## Input material:
_ _ _ _ _

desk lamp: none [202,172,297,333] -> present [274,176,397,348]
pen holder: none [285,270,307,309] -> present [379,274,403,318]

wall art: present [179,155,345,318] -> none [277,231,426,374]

_ _ _ _ _

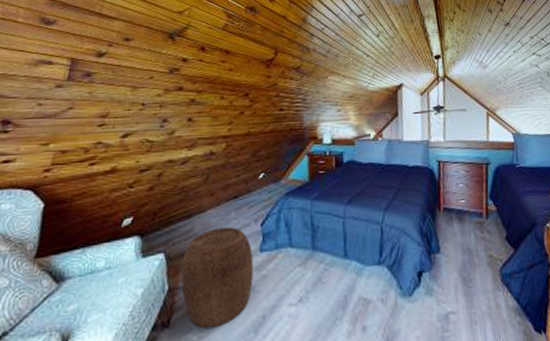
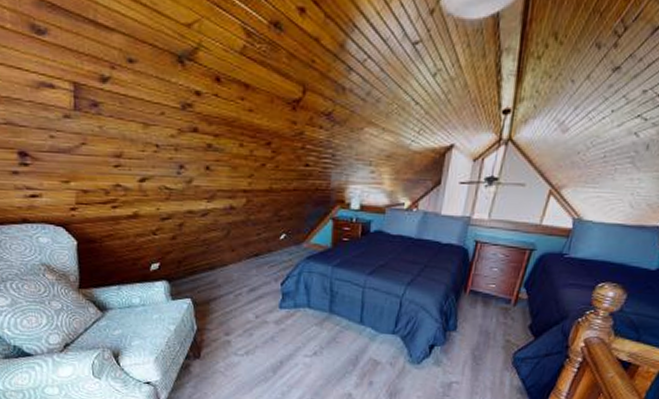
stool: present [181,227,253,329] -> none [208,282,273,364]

_ _ _ _ _

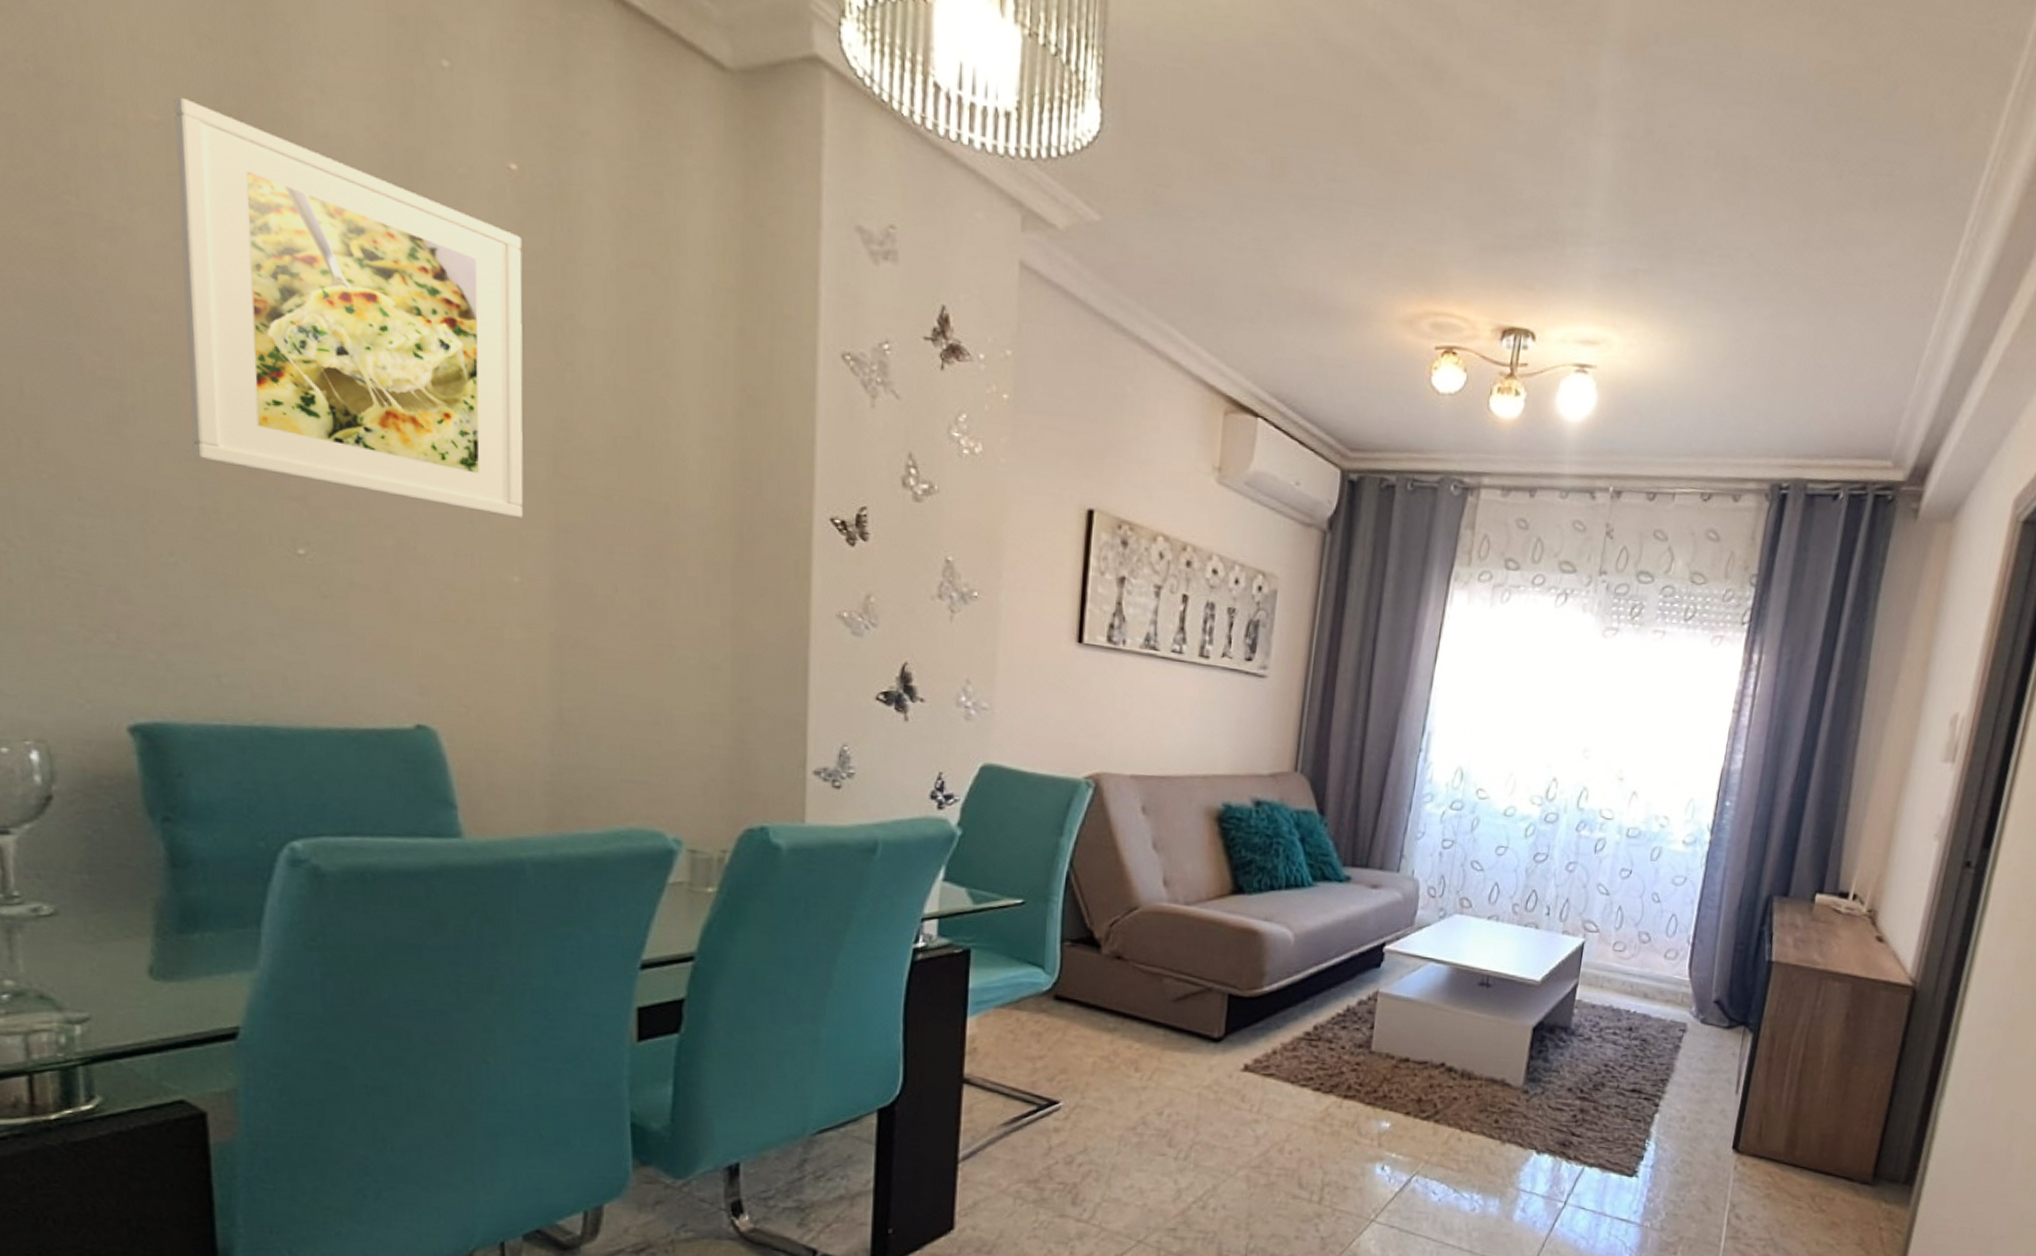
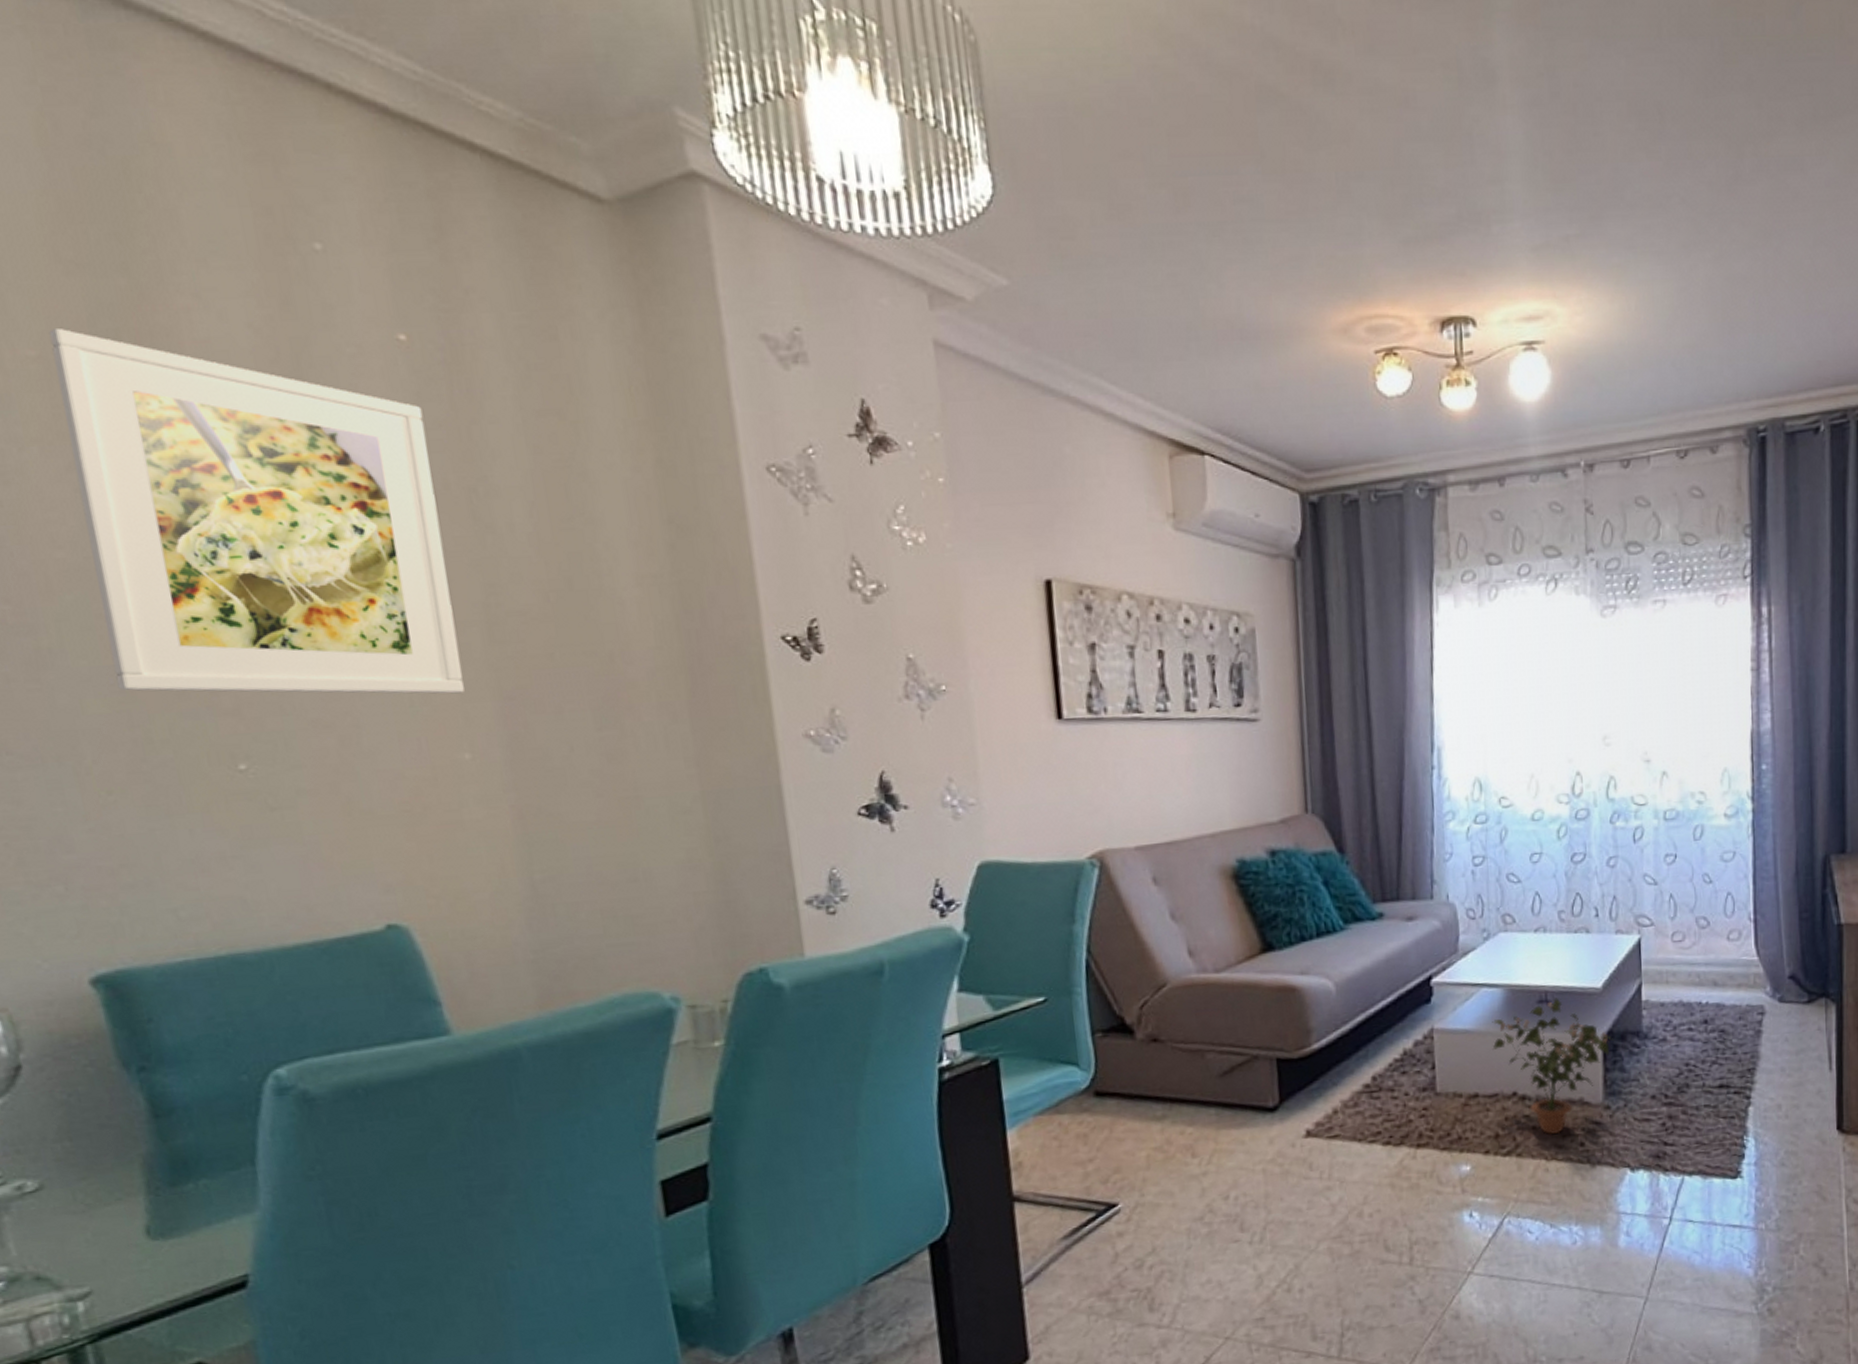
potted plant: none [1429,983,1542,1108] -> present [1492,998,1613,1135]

_ _ _ _ _

## Your assignment:
The required output is every line above from the one with "desk lamp: none" down to the one with "wall art: present", restated word for word, ends included.

## Exercise response:
desk lamp: none [202,172,297,333] -> present [274,176,397,348]
pen holder: none [285,270,307,309] -> present [379,274,403,318]

wall art: present [179,155,345,318] -> none [277,231,426,374]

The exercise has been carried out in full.